A extinção dos incêndios é como uma viagem com destino ao horizonte, que nunca poderá ser alcançado. Porém, a busca pelo conhecimento das novas tecnologias, possibilita uma ampliação das condições de segurança frente aos cenários de incêndios, reduzindo conseqüentemente a sua incidência. O horizonte é um conceito subjetivo e inatingível. O incêndio é real e catastrófico, cabendo-nos a sua prevenção, o seu combate e a sua extinção. Daí, o conceito de “o incêndio em extinção”.

Quando estamos no conforto de nossos lares ou envolvidos na rotina de trabalho em nossos escritórios, nem imaginamos que nos encontramos no interior de uma enorme fogueira potencial. Os materiais combustíveis são empregados de forma indiscriminada como elementos de construção, acabamento, mobiliário e de decoração. Destes, na ocorrência de um incêndio, podemos esperar a liberação de substâncias inflamáveis, tóxicas e asfixiantes. Nem sempre é possível evitar o uso dos materiais combustíveis nessas aplicações, mas ter a preocupação e o conhecimento pleno de como eles se comportam quando submetidos ao fogo é de extrema importância no projeto, no momento das especificações funcionais e estéticas dos ambientes construídos.

O nosso atraso no segmento da proteção contra incêndios pode chegar à 30 (trinta) anos frente à Comunidade Europeia e aos Estados Unidos, entre outros países mais avançados tecnologicamente do que o nosso. Normalmente, a existência de uma legislação exigente é o fator determinante para o avanço da cultura da segurança contra incêndio em todos os ramos da atividade humana, mas o estado pleno do que é “seguramente correto” só é atingido quando se busca e se realiza mais do que o mínimo exigido pelas legislações locais, com observância às normas técnicas e às novas tecnologias desenvolvidas mundialmente.

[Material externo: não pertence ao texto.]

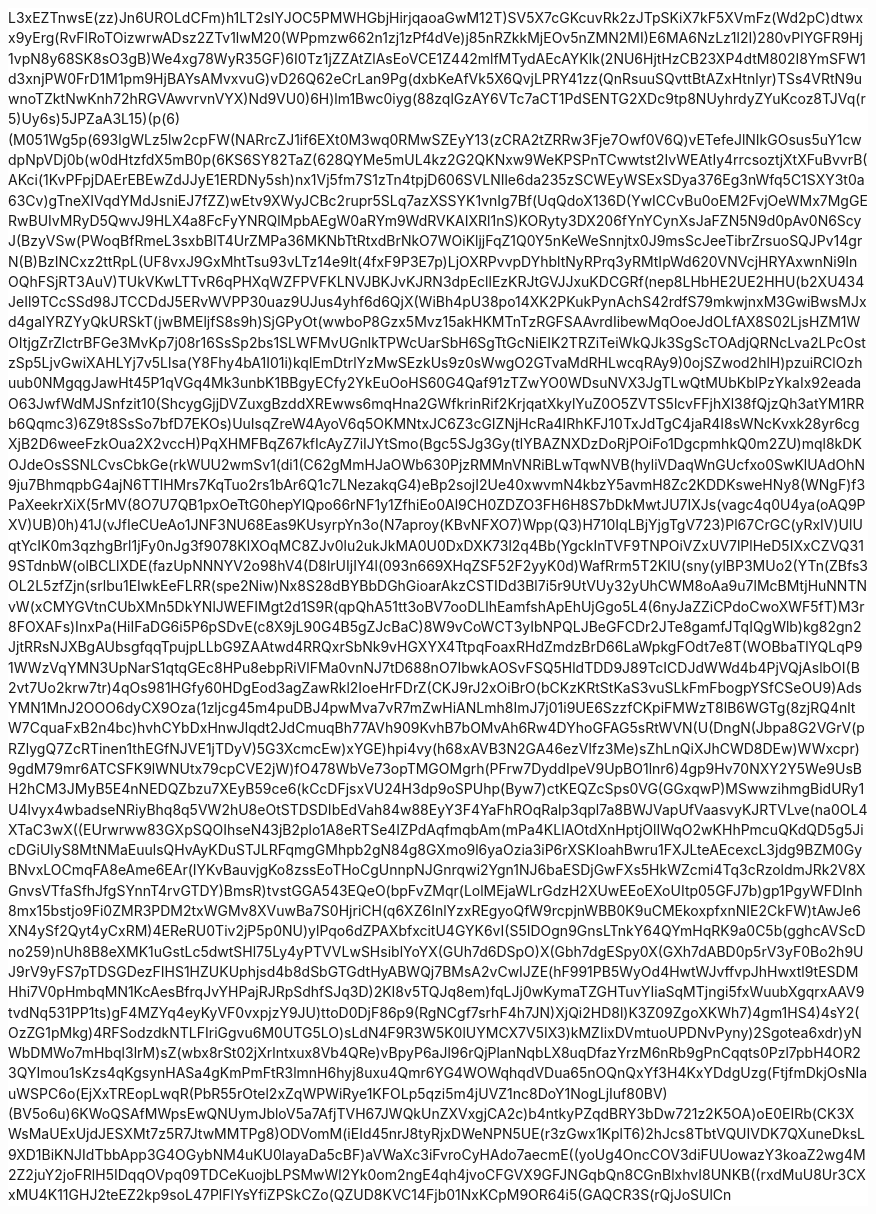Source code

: L3xEZTnwsE(zz)Jn6UROLdCFm)h1LT2sIYJOC5PMWHGbjHirjqaoaGwM12T)SV5X7cGKcuvRk2zJTpSKiX7kF5XVmFz(Wd2pC)dtwxx9yErg(RvFlRoTOizwrwADsz2ZTv1lwM20(WPpmzw662n1zj1zPf4dVe)j85nRZkkMjEOv5nZMN2MI)E6MA6NzLz1l2I)280vPlYGFR9Hj1vpN8y68SK8sO3gB)We4xg78WyR35GF)6I0Tz1jZZAtZlAsEoVCE1Z442mlfMTydAEcAYKlk(2NU6HjtHzCB23XP4dtM802I8YmSFW1d3xnjPW0FrD1M1pm9HjBAYsAMvxvuG)vD26Q62eCrLan9Pg(dxbKeAfVk5X6QvjLPRY41zz(QnRsuuSQvttBtAZxHtnlyr)TSs4VRtN9uwnoTZktNwKnh72hRGVAwvrvnVYX)Nd9VU0)6H)lm1Bwc0iyg(88zqlGzAY6VTc7aCT1PdSENTG2XDc9tp8NUyhrdyZYuKcoz8TJVq(r5)Uy6s)5JPZaA3L15)(p(6)(M051Wg5p(693lgWLz5lw2cpFW(NARrcZJ1if6EXt0M3wq0RMwSZEyY13(zCRA2tZRRw3Fje7Owf0V6Q)vETefeJlNIkGOsus5uY1cwdpNpVDj0b(w0dHtzfdX5mB0p(6KS6SY82TaZ(628QYMe5mUL4kz2G2QKNxw9WeKPSPnTCwwtst2IvWEAtIy4rrcsoztjXtXFuBvvrB(AKci(1KvPFpjDAErEBEwZdJJyE1ERDNy5sh)nx1Vj5fm7S1zTn4tpjD606SVLNIle6da235zSCWEyWSExSDya376Eg3nWfq5C1SXY3t0a63Cv)gTneXIVqdYMdJsniEJ7fZZ)wEtv9XWyJCBc2rupr5SLq7azXSSYK1vnIg7Bf(UqQdoX136D(YwICCvBu0oEM2FvjOeWMx7MgGERwBUIvMRyD5QwvJ9HLX4a8FcFyYNRQlMpbAEgW0aRYm9WdRVKAIXRl1nS)KORyty3DX206fYnYCynXsJaFZN5N9d0pAv0N6ScyJ(BzyVSw(PWoqBfRmeL3sxbBlT4UrZMPa36MKNbTtRtxdBrNkO7WOiKljjFqZ1Q0Y5nKeWeSnnjtx0J9msScJeeTibrZrsuoSQJPv14grN(B)BzINCxz2ttRpL(UF8vxJ9GxMhtTsu93vLTz14e9lt(4fxF9P3E7p)LjOXRPvvpDYhbltNyRPrq3yRMtIpWd620VNVcjHRYAxwnNi9InOQhFSjRT3AuV)TUkVKwLTTvR6qPHXqWZFPVFKLNVJBKJvKJRN3dpEcllEzKRJtGVJJxuKDCGRf(nep8LHbHE2UE2HHU(b2XU434JeIl9TCcSSd98JTCCDdJ5ERvWVPP30uaz9UJus4yhf6d6QjX(WiBh4pU38po14XK2PKukPynAchS42rdfS79mkwjnxM3GwiBwsMJxd4galYRZYyQkURSkT(jwBMEljfS8s9h)SjGPyOt(wwboP8Gzx5Mvz15akHKMTnTzRGFSAAvrdIibewMqOoeJdOLfAX8S02LjsHZM1WOItjgZrZlctrBFGe3MvKp7j08r16SsSp2bs1SLWFMvUGnlkTPWcUarSbH6SgTtGcNiEIK2TRZiTeiWkQJk3SgScTOAdjQRNcLva2LPcOstzSp5LjvGwiXAHLYj7v5Llsa(Y8Fhy4bA1I01i)kqlEmDtrlYzMwSEzkUs9z0sWwgO2GTvaMdRHLwcqRAy9)0ojSZwod2hlH)pzuiRClOzhuub0NMgqgJawHt45P1qVGq4Mk3unbK1BBgyECfy2YkEuOoHS60G4Qaf91zTZwYO0WDsuNVX3JgTLwQtMUbKblPzYkaIx92eadaO63JwfWdMJSnfzit10(ShcygGjjDVZuxgBzddXREwws6mqHna2GWfkrinRif2KrjqatXkylYuZ0O5ZVTS5lcvFFjhXl38fQjzQh3atYM1RRb6Qqmc3)6Z9t8SsSo7bfD7EKOs)UuIsqZreW4AyoV6q5OKMNtxJC6Z3cGIZNjHcRa4IRhKFJ10TxJdTgC4jaR4I8sWNcKvxk28yr6cgXjB2D6weeFzkOua2X2vccH)PqXHMFBqZ67kfIcAyZ7iIJYtSmo(Bgc5SJg3Gy(tlYBAZNXDzDoRjPOiFo1DgcpmhkQ0m2ZU)mql8kDKOJdeOsSSNLCvsCbkGe(rkWUU2wmSv1(di1(C62gMmHJaOWb630PjzRMMnVNRiBLwTqwNVB(hyliVDaqWnGUcfxo0SwKlUAdOhN9ju7BhmqpbG4ajN6TTlHMrs7KqTuo2rs1bAr6Q1c7LNezakqG4)eBp2sojI2Ue40xwvmN4kbzY5avmH8Zc2KDDKsweHNy8(WNgF)f3PaXeekrXiX(5rMV(8O7U7QB1pxOeTtG0hepYlQpo66rNF1y1ZfhiEo0Al9CH0ZDZO3FH6H8S7bDkMwtJU7IXJs(vagc4q0U4ya(oAQ9PXV)UB)0h)41J(vJfIeCUeAo1JNF3NU68Eas9KUsyrpYn3o(N7aproy(KBvNFXO7)Wpp(Q3)H710IqLBjYjgTgV723)Pl67CrGC(yRxIV)UlUqtYcIK0m3qzhgBrl1jFy0nJg3f9078KlXOqMC8ZJv0lu2ukJkMA0U0DxDXK73l2q4Bb(YgckInTVF9TNPOiVZxUV7lPlHeD5IXxCZVQ319STdnbW(olBCLlXDE(fazUpNNNYV2o98hV4(D8lrUIjIY4l(093n669XHqZSF52F2yyK0d)WafRrm5T2KlU(sny(ylBP3MUo2(YTn(ZBfs3OL2L5zfZjn(srlbu1EIwkEeFLRR(spe2Niw)Nx8S28dBYBbDGhGioarAkzCSTIDd3Bl7i5r9UtVUy32yUhCWM8oAa9u7lMcBMtjHuNNTNvW(xCMYGVtnCUbXMn5DkYNlJWEFIMgt2d1S9R(qpQhA51tt3oBV7ooDLlhEamfshApEhUjGgo5L4(6nyJaZZiCPdoCwoXWF5fT)M3r8FOXAFs)InxPa(HiIFaDG6i5P6pSDvE(c8X9jL90G4B5gZJcBaC)8W9vCoWCT3yIbNPQLJBeGFCDr2JTe8gamfJTqIQgWlb)kg82gn2JjtRRsNJXBgAUbsgfqqTpujpLLbG9ZAAtwd4RRQxrSbNk9vHGXYX4TtpqFoaxRHdZmdzBrD66LaWpkgFOdt7e8T(WOBbaTlYQLqP91WWzVqYMN3UpNarS1qtqGEc8HPu8ebpRiVlFMa0vnNJ7tD688nO7IbwkAOSvFSQ5HldTDD9J89TcICDJdWWd4b4PjVQjAslbOI(B2vt7Uo2krw7tr)4qOs981HGfy60HDgEod3agZawRkl2IoeHrFDrZ(CKJ9rJ2xOiBrO(bCKzKRtStKaS3vuSLkFmFbogpYSfCSeOU9)AdsYMN1MnJ2OOO6dyCX9Oza(1zljcg45m4puDBJ4pwMva7vR7mZwHiANLmh8ImJ7j01i9UE6SzzfCKpiFMWzT8lB6WGTg(8zjRQ4nltW7CquaFxB2n4bc)hvhCYbDxHnwJlqdt2JdCmuqBh77AVh909KvhB7bOMvAh6Rw4DYhoGFAG5sRtWVN(U(DngN(Jbpa8G2VGrV(pRZlygQ7ZcRTinen1thEGfNJVE1jTDyV)5G3XcmcEw)xYGE)hpi4vy(h68xAVB3N2GA46ezVlfz3Me)sZhLnQiXJhCWD8DEw)WWxcpr)9gdM79mr6ATCSFK9lWNUtx79cpCVE2jW)fO478WbVe73opTMGOMgrh(PFrw7DyddIpeV9UpBO1lnr6)4gp9Hv70NXY2Y5We9UsBH2hCM3JMyB5E4nNEDQZbzu7XEyB59ce6(kCcDFjsxVU24H3dp9oSPUhp(Byw7)ctKEQZcSps0VG(GGxqwP)MSwwzihmgBidURy1U4lvyx4wbadseNRiyBhq8q5VW2hU8eOtSTDSDIbEdVah84w88EyY3F4YaFhROqRalp3qpl7a8BWJVapUfVaasvyKJRTVLve(na0OL4XTaC3wX((EUrwrww83GXpSQOIhseN43jB2plo1A8eRTSe4IZPdAqfmqbAm(mPa4KLlAOtdXnHptjOlIWqO2wKHhPmcuQKdQD5g5JicDGiUlyS8MtNMaEuulsQHvAyKDuSTJLRFqmgGMhpb2gN84g8GXmo9l6yaOzia3iP6rXSKIoahBwru1FXJLteAEcexcL3jdg9BZM0GyBNvxLOCmqFA8eAme6EAr(IYKvBauvjgKo8zssEoTHoCgUnnpNJGnrqwi2Ygn1NJ6baESDjGwFXs5HkWZcmi4Tq3cRzoldmJRk2V8XGnvsVTfaSfhJfgSYnnT4rvGTDY)BmsR)tvstGGA543EQeO(bpFvZMqr(LolMEjaWLrGdzH2XUwEEoEXoUItp05GFJ7b)gp1PgyWFDInh8mx15bstjo9Fi0ZMR3PDM2txWGMv8XVuwBa7S0HjriCH(q6XZ6InlYzxREgyoQfW9rcpjnWBB0K9uCMEkoxpfxnNIE2CkFW)tAwJe6XN4ySf2Qyt4yCxRM)4EReRU0Tiv2jP5p0NU)ylPqo6dZPAXbfxcitU4GYK6vI(S5IDOgn9GnsLTnkY64QYmHqRK9a0C5b(gghcAVScDno259)nUh8B8eXMK1uGstLc5dwtSHl75Ly4yPTVVLwSHsiblYoYX(GUh7d6DSpO)X(Gbh7dgESpy0X(GXh7dABD0p5rV3yF0Bo2h9UJ9rV9yFS7pTDSGDezFIHS1HZUKUphjsd4b8dSbGTGdtHyABWQj7BMsA2vCwIJZE(hF991PB5WyOd4HwtWJvffvpJhHwxtl9tESDMHhi7V0pHmbqMN1KcAesBfrqJvYHPajRJRpSdhfSJq3D)2KI8v5TQJq8em)fqLJj0wKymaTZGHTuvYIiaSqMTjngi5fxWuubXgqrxAAV9tvdNq531PP1ts)gF4MZYq4eyKyVF0vxpjzY9JU)ttoD0DjF86p9(RgNCgf7srhF4h7JN)XjQi2HD8l)K3Z09ZgoXKWh7)4gm1HS4)4sY2(OzZG1pMkg)4RFSodzdkNTLFIriGgvu6M0UTG5LO)sLdN4F9R3W5K0lUYMCX7V5IX3)kMZIixDVmtuoUPDNvPyny)2Sgotea6xdr)yNWbDMWo7mHbql3lrM)sZ(wbx8rSt02jXrlntxux8Vb4QRe)vBpyP6aJl96rQjPlanNqbLX8uqDfazYrzM6nRb9gPnCqqts0Pzl7pbH4OR23QYImou1sKzs4qKgsynHASa4gKmPmFtR3lmnH6hyj8uxu4Qmr6YG4WOWqhqdVDua65nOQnQxYf3H4KxYDdgUzg(FtjfmDkjOsNIauWSPC6o(EjXxTREopLwqR(PbR55rOtel2xZqWPWiRye1KFOLp5qzi5m4jUVZ1nc8DoY1NogLjIuf80BV)(BV5o6u)6KWoQSAfMWpsEwQNUymJbloV5a7AfjTVH67JWQkUnZXVxgjCA2c)b4ntkyPZqdBRY3bDw721z2K5OA)oE0EIRb(CK3XWsMaUExUjdJESXMt7z5R7JtwMMTPg8)ODVomM(iEId45nrJ8tyRjxDWeNPN5UE(r3zGwx1KplT6)2hJcs8TbtVQUIVDK7QXuneDksL9XD1BiKNJIdTbbApp3G4OGybNM4uKU0layaDa5cBF)aVWaXc3iFvroCyHAdo7aecmE((yoUg4OncCOV3diFUUowazY3koaZ2wg4M2Z2juY2joFRlH5IDqqOVpq09TDCeKuojbLPSMwWl2Yk0om2ngE4qh4jvoCFGVX9GFJNGqbQn8CGnBlxhvI8UNKB((rxdMuU8Ur3CXxMU4K11GHJ2teEZ2kp9soL47PlFlYsYfiZPSkCZo(QZUD8KVC14Fjb01NxKCpM9OR64i5(GAQCR3S(rQjJoSUlCn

Hoje, com a “febre” da globalização, torna-se imperativa a adoção de um maior nível de segurança contra incêndios nas construções brasileiras, quer seja pela atual facilidade na absorção de conceitos e procedimentos internacionais ou pela determinação de entidades culturalmente mais avançadas na área da segurança contra incêndios. Podemos citar o fato de que a rede hoteleira do Rio de Janeiro foi obrigada a se adequar às exigências de entidades estrangeiras quanto as suas instalações físicas, assegurando a sua classificação (números de estrelas) frente à rede hoteleira mundial, principalmente no período que precedeu os Jogos Pan-Americanos de 2007. Como ficariam os nossos interesses em sediar a Copa do Mundo de Futebol em 2014 e as Olimpíadas de 2016 caso tivesse ocorrido um incêndio letal durante o evento do PAN-2007 no Rio de Janeiro ? Estamos, realmente, totalmente preparados quanto à nossa segurança ? Os jogos terminaram e graças a Deus nada de sério aconteceu…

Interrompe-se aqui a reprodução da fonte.